EXERCISE DETAILS
Word for word, transcribe the records that follow.

RECORDS FOR THE TASK
┄┄┄┄┄┄┄┄┄┄┄┄┄┄┄┄┄┄┄┄

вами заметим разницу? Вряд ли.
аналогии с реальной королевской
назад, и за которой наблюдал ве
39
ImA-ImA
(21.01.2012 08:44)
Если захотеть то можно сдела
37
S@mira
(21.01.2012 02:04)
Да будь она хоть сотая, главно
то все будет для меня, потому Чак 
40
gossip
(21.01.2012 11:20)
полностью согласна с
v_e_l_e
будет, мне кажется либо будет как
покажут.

┄┄┄┄┄┄┄┄┄┄┄┄┄┄┄┄┄┄┄┄

OUTPUT BELOW
вами заметим разницу? Вряд ли.
аналогии с реальной королевской
назад, и за которой наблюдал ве
39
ImA-ImA
(21.01.2012 08:44)
Если захотеть то можно сдела
37
S@mira
(21.01.2012 02:04)
Да будь она хоть сотая, главно
то все будет для меня, потому Чак 
40
gossip
(21.01.2012 11:20)
полностью согласна с
v_e_l_e
будет, мне кажется либо будет как
покажут.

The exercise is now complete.